Text segment:
Commentary

Search -- Out, Discovery -- In

In the mid '90s, webmasters started to optimize their site so that when a search engine had sent its "spider" to crawl the page, data would be properly extracted and visible to users proactively searching for it. That was SEO.

Better visibility on search engines meant more users landing on your website's content. More users landing on the website meant more revenue.

That discipline later evolved to also offer a paid option for getting users into your sites -- now considered one of the primary money makers for search engines.

15 years after, people still use search, true -- but not as much as they used to, and in my opinion, will barely do so in the future.

Why? People have no idea what they want to do next, so how can they search for it?

The world is transforming from actively pursuing to passively discovering. People might search for an article or a video, but then discovery vehicles will get the user to bounce from one piece of content to another. In fact, I'm not even sure that search will remain to be the anchor as it is today for people to land on the first article or video. As an example -- social channels are already getting massive momentum and users are spending more time on them (Facebook versus Google)

Your task: Reproduce the SEO commentary from "In the mid '90s, webmasters" up to and including "search for it?", changing "webmasters" to "site owners".

Collected data:

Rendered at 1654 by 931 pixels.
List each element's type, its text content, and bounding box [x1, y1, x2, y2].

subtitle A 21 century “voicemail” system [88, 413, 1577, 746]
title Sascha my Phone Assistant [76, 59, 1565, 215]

Reply:
In the mid '90s, site owners started to optimize their site so that when a search engine had sent its "spider" to crawl the page, data would be properly extracted and visible to users proactively searching for it. That was SEO.

Better visibility on search engines meant more users landing on your website's content. More users landing on the website meant more revenue.

That discipline later evolved to also offer a paid option for getting users into your sites -- now considered one of the primary money makers for search engines.

15 years after, people still use search, true -- but not as much as they used to, and in my opinion, will barely do so in the future.

Why? People have no idea what they want to do next, so how can they search for it?